Aufgaben zur Übung>
a - Schreiben Sie aus dem Text über das Rauchen auf dem Balkon alles von "Wenn das den" bis hinunter zu "einem Fall ausgeschlossen." wortgetreu ab.
b - Warum darf Mieter X laut Landgericht Hamburg die Miete mindern, obwohl die Vermieterin das Rauchen der Eheleute Y hinnehmen muss? Antworten Sie in ein bis drei Sätzen auf Grundlage des Textes über das Rauchen auf dem Balkon.
c - Wie könnte der Text über das Rauchen auf dem Balkon weitergehen? Knüpfen Sie an seinen letzten Satz an und schreiben Sie ihn fort.

Textauszug>
Mieter dürfen auf dem Balkon rauchen

Wenn das den Nachbarn stört, kann der wiederum die Miete mindern

onlineurteile.de - Eigentlich hatte Mieter X ja keinen Zoff mit der Vermieterin, sondern mit dem Ehepaar Y, das unter ihm wohnte. Die Eheleute rauchten gern auf ihrem Balkon — und der Rauch zog durch das Fenster der Dachgaube in die obere Wohnung. Das brachte den Nichtraucher auf die Palme. Schließlich minderte er mehrere Monate hintereinander die Miete, teilweise um mehrere hundert Euro.

Die Vermieterin klagte auf Zahlung des Differenzbetrags und bekam vom Amtsgericht uneingeschränkt Recht: Das Rauchen auf dem Balkon gehöre zum vertragsgemäßen Gebrauch der Wohnung, so der Amtsrichter. Die Vermieterin könne es dem Ehepaar nicht verbieten, sie könne höchstens versuchen, zwischen den Kontrahenten zu vermitteln. Eine Mietkürzung sei in so einem Fall ausgeschlossen.

Das Landgericht Hamburg sah das anders (311 S 92/10). Die Vermieterin müsse zwar akzeptieren, dass die Eheleute Y rauchten. Dagegen könne sie in der Tat nichts tun. Das hindere aber Mieter X nicht daran, wegen dieses Mangels — für den weder er, noch die Vermieterin "etwas könne" — die Miete herabzusetzen. Diese Situation unterscheide sich nicht von anderen Fallkonstellationen, in denen eine Wohnung Immissionen (Lärm, Staub, Gestank) Dritter ausgesetzt sei.

Lernmaterial>
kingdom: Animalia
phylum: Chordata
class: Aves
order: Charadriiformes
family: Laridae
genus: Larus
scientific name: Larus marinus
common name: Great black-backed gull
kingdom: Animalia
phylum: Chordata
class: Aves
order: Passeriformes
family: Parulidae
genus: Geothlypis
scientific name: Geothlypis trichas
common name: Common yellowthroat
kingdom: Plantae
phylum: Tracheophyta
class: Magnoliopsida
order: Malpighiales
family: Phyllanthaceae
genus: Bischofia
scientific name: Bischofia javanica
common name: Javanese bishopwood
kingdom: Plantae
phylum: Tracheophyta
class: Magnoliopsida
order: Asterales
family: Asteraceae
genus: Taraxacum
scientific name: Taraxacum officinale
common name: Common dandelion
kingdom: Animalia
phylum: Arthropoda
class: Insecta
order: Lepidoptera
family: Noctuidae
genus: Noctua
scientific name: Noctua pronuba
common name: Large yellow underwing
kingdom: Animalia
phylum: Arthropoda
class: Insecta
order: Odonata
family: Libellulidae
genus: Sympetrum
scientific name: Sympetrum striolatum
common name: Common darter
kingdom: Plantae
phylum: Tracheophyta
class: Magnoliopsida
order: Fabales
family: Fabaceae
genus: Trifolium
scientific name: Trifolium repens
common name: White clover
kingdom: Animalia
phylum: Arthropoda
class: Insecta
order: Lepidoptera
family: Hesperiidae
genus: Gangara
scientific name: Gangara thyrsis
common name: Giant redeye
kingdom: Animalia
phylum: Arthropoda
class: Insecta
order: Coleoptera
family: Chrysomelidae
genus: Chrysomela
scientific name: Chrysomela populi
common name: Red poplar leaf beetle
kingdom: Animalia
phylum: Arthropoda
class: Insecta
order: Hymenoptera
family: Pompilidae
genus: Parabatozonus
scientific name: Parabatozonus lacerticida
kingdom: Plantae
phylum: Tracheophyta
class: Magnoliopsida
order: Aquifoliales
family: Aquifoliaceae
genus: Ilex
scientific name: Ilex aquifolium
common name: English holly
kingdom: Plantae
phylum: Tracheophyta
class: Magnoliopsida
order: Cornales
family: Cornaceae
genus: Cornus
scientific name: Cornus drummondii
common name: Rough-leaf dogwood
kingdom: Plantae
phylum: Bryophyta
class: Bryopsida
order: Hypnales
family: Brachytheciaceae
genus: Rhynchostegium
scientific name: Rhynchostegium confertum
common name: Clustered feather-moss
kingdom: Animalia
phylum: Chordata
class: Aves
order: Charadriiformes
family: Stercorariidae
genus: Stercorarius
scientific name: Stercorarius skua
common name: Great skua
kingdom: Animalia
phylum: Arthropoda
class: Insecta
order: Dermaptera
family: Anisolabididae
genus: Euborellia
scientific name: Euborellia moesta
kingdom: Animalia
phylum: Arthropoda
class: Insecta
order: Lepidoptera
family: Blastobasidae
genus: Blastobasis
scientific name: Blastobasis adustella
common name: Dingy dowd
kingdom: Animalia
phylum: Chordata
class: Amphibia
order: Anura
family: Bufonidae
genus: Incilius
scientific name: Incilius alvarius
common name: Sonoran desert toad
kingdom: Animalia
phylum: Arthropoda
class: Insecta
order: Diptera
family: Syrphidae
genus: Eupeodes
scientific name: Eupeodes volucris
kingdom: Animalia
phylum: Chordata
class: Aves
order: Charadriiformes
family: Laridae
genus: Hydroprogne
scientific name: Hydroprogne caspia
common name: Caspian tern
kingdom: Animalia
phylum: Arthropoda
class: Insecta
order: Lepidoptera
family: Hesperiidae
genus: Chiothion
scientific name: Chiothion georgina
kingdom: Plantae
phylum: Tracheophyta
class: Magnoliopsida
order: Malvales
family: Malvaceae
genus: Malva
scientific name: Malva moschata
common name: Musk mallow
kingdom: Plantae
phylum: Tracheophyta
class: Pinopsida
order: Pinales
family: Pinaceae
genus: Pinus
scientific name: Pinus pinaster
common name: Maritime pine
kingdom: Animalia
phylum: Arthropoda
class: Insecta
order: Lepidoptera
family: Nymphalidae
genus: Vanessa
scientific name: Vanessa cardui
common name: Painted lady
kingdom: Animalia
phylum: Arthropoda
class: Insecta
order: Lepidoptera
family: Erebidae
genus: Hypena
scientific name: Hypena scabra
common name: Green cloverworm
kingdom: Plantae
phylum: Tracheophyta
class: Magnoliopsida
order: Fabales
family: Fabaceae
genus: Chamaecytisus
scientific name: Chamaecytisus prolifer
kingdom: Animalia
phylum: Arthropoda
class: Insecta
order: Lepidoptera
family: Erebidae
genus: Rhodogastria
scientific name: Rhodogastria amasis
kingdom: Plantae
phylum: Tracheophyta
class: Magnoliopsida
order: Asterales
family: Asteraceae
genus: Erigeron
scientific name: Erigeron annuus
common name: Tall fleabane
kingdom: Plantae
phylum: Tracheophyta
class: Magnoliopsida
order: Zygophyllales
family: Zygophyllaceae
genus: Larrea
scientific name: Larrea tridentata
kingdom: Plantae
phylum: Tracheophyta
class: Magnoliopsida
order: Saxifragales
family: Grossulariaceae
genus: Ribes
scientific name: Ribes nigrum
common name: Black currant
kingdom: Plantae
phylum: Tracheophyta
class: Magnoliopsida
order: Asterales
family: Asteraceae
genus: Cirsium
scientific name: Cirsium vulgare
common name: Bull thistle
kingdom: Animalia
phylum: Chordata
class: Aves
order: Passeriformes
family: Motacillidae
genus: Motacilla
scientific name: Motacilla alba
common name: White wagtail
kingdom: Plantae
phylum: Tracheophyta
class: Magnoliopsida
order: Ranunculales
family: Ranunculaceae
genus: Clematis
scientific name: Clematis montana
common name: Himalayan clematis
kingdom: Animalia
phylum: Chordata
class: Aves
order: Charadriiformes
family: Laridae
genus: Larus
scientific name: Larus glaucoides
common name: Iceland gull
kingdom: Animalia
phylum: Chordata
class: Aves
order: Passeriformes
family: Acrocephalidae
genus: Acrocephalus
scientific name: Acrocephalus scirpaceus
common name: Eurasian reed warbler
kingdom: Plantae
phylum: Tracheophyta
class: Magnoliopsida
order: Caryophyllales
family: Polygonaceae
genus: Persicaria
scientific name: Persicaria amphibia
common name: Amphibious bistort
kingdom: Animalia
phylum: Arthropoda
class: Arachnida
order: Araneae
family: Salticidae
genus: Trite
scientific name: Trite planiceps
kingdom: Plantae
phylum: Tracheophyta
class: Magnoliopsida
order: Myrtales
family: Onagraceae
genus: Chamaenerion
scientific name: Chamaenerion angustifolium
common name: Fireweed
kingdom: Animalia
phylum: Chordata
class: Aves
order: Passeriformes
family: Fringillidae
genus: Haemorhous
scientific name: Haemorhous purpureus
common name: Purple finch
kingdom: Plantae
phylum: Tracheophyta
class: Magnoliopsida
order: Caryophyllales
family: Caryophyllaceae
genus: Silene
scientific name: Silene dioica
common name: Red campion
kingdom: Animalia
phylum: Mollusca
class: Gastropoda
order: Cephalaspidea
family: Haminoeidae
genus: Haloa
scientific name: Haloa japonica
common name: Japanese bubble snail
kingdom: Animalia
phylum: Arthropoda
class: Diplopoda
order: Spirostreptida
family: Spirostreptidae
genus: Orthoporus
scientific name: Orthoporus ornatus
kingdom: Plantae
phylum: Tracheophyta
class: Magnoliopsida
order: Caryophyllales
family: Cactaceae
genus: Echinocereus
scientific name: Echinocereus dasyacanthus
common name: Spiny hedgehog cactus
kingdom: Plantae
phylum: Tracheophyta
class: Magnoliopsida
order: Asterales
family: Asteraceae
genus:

Lösungen>
a -
Wenn das den Nachbarn stört, kann der wiederum die Miete mindern

onlineurteile.de - Eigentlich hatte Mieter X ja keinen Zoff mit der Vermieterin, sondern mit dem Ehepaar Y, das unter ihm wohnte. Die Eheleute rauchten gern auf ihrem Balkon — und der Rauch zog durch das Fenster der Dachgaube in die obere Wohnung. Das brachte den Nichtraucher auf die Palme. Schließlich minderte er mehrere Monate hintereinander die Miete, teilweise um mehrere hundert Euro.

Die Vermieterin klagte auf Zahlung des Differenzbetrags und bekam vom Amtsgericht uneingeschränkt Recht: Das Rauchen auf dem Balkon gehöre zum vertragsgemäßen Gebrauch der Wohnung, so der Amtsrichter. Die Vermieterin könne es dem Ehepaar nicht verbieten, sie könne höchstens versuchen, zwischen den Kontrahenten zu vermitteln. Eine Mietkürzung sei in so einem Fall ausgeschlossen.

b - Nach Ansicht des Landgerichts unterscheidet sich die Lage nicht von anderen Fällen, in denen eine Wohnung Immissionen Dritter wie Lärm, Staub oder Gestank ausgesetzt ist. Dass weder Mieter X noch die Vermieterin etwas für diesen Mangel kann, hindert die Mietminderung daher nicht.

c -
Die Gewohnheiten des Ehepaars Y schränkten die Gebrauchstauglichkeit der Mietsache für Herrn X ein: Regelmäßig ziehe unerwünschter Rauch durch die Dachgaube in seine Wohnung, bei geöffnetem Fenster natürlich intensiver. Um den Geruch wieder loszuwerden, müsste er ebenso kontinuierlich lüften. Das führe aber nicht zum Erfolg, weil er jederzeit damit rechnen müsse, dass wieder Rauch von unten heraufsteige.

Angesichts dieser Umstände sei es angemessen, die Miete um fünf Prozent zu kürzen. Soweit X einen höheren Betrag einbehalten habe, müsse er den Mietrückstand ausgleichen.